## Task goal:
Below are the records; collect from them each line containing the string "https".
Top of Given data
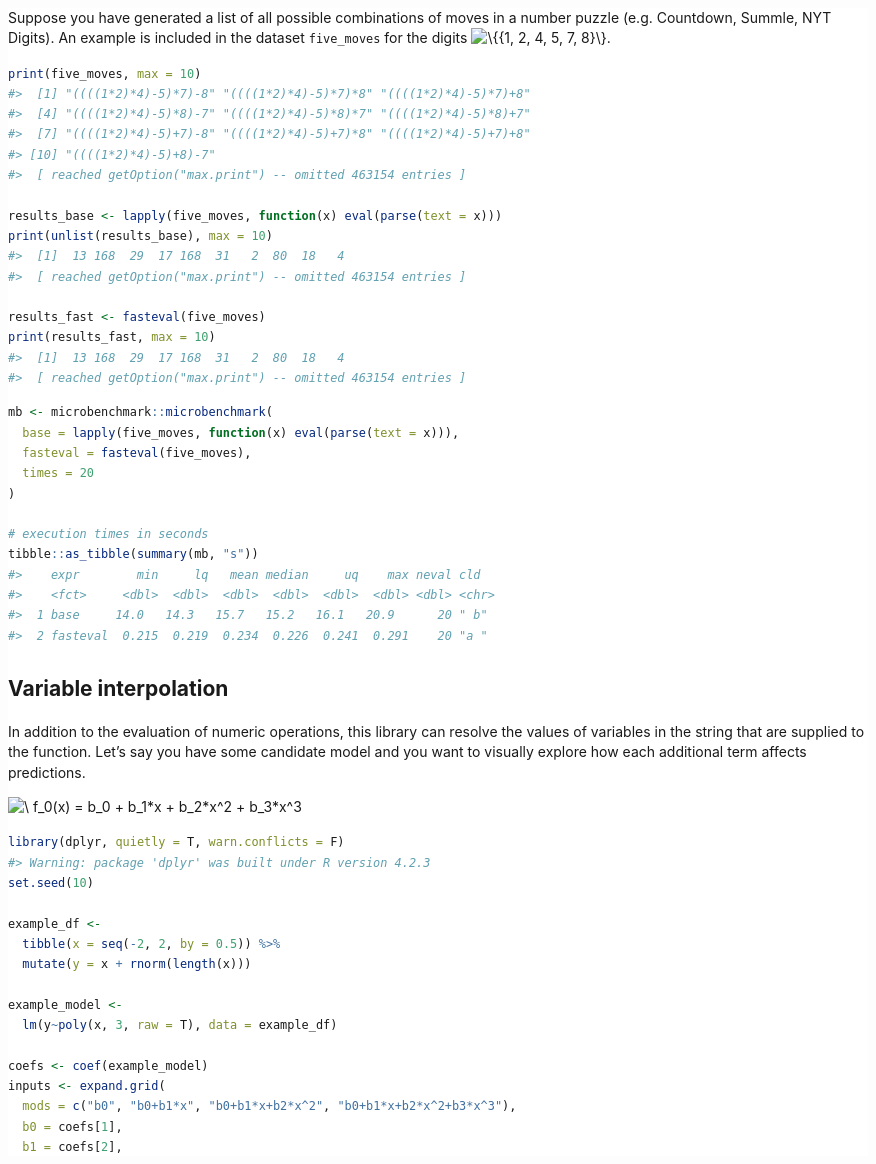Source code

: Suppose you have generated a list of all possible combinations of moves
in a number puzzle (e.g. Countdown, Summle, NYT Digits). An example is
included in the dataset `five_moves` for the digits
![\\{{1, 2, 4, 5, 7, 8}\\}](https://latex.codecogs.com/png.image?%5Cdpi%7B110%7D&space;%5Cbg_white&space;%5C%7B%7B1%2C%202%2C%204%2C%205%2C%207%2C%208%7D%5C%7D "\{{1, 2, 4, 5, 7, 8}\}").

``` r
print(five_moves, max = 10)
#>  [1] "((((1*2)*4)-5)*7)-8" "((((1*2)*4)-5)*7)*8" "((((1*2)*4)-5)*7)+8"
#>  [4] "((((1*2)*4)-5)*8)-7" "((((1*2)*4)-5)*8)*7" "((((1*2)*4)-5)*8)+7"
#>  [7] "((((1*2)*4)-5)+7)-8" "((((1*2)*4)-5)+7)*8" "((((1*2)*4)-5)+7)+8"
#> [10] "((((1*2)*4)-5)+8)-7"
#>  [ reached getOption("max.print") -- omitted 463154 entries ]

results_base <- lapply(five_moves, function(x) eval(parse(text = x)))
print(unlist(results_base), max = 10)
#>  [1]  13 168  29  17 168  31   2  80  18   4
#>  [ reached getOption("max.print") -- omitted 463154 entries ]

results_fast <- fasteval(five_moves)
print(results_fast, max = 10)
#>  [1]  13 168  29  17 168  31   2  80  18   4
#>  [ reached getOption("max.print") -- omitted 463154 entries ]
```

``` r
mb <- microbenchmark::microbenchmark(
  base = lapply(five_moves, function(x) eval(parse(text = x))),
  fasteval = fasteval(five_moves),
  times = 20
)

# execution times in seconds
tibble::as_tibble(summary(mb, "s"))
#>    expr        min     lq   mean median     uq    max neval cld  
#>    <fct>     <dbl>  <dbl>  <dbl>  <dbl>  <dbl>  <dbl> <dbl> <chr>
#>  1 base     14.0   14.3   15.7   15.2   16.1   20.9      20 " b" 
#>  2 fasteval  0.215  0.219  0.234  0.226  0.241  0.291    20 "a " 
```

## Variable interpolation

In addition to the evaluation of numeric operations, this library can
resolve the values of variables in the string that are supplied to the
function. Let’s say you have some candidate model and you want to
visually explore how each additional term affects predictions.

![\\ f_0(x) = b_0 + b_1\*x + b_2\*x^2 + b_3\*x^3](https://latex.codecogs.com/png.image?%5Cdpi%7B110%7D&space;%5Cbg_white&space;%5C%20f_0%28x%29%20%3D%20b_0%20%2B%20b_1%2Ax%20%2B%20b_2%2Ax%5E2%20%2B%20b_3%2Ax%5E3 "\ f_0(x) = b_0 + b_1*x + b_2*x^2 + b_3*x^3")

``` r
library(dplyr, quietly = T, warn.conflicts = F)
#> Warning: package 'dplyr' was built under R version 4.2.3
set.seed(10)

example_df <- 
  tibble(x = seq(-2, 2, by = 0.5)) %>% 
  mutate(y = x + rnorm(length(x)))

example_model <- 
  lm(y~poly(x, 3, raw = T), data = example_df)

coefs <- coef(example_model)
inputs <- expand.grid(
  mods = c("b0", "b0+b1*x", "b0+b1*x+b2*x^2", "b0+b1*x+b2*x^2+b3*x^3"),
  b0 = coefs[1],
  b1 = coefs[2],
```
Bottom of Given data
## Response below:
![\\{{1, 2, 4, 5, 7, 8}\\}](https://latex.codecogs.com/png.image?%5Cdpi%7B110%7D&space;%5Cbg_white&space;%5C%7B%7B1%2C%202%2C%204%2C%205%2C%207%2C%208%7D%5C%7D "\{{1, 2, 4, 5, 7, 8}\}").
![\\ f_0(x) = b_0 + b_1\*x + b_2\*x^2 + b_3\*x^3](https://latex.codecogs.com/png.image?%5Cdpi%7B110%7D&space;%5Cbg_white&space;%5C%20f_0%28x%29%20%3D%20b_0%20%2B%20b_1%2Ax%20%2B%20b_2%2Ax%5E2%20%2B%20b_3%2Ax%5E3 "\ f_0(x) = b_0 + b_1*x + b_2*x^2 + b_3*x^3")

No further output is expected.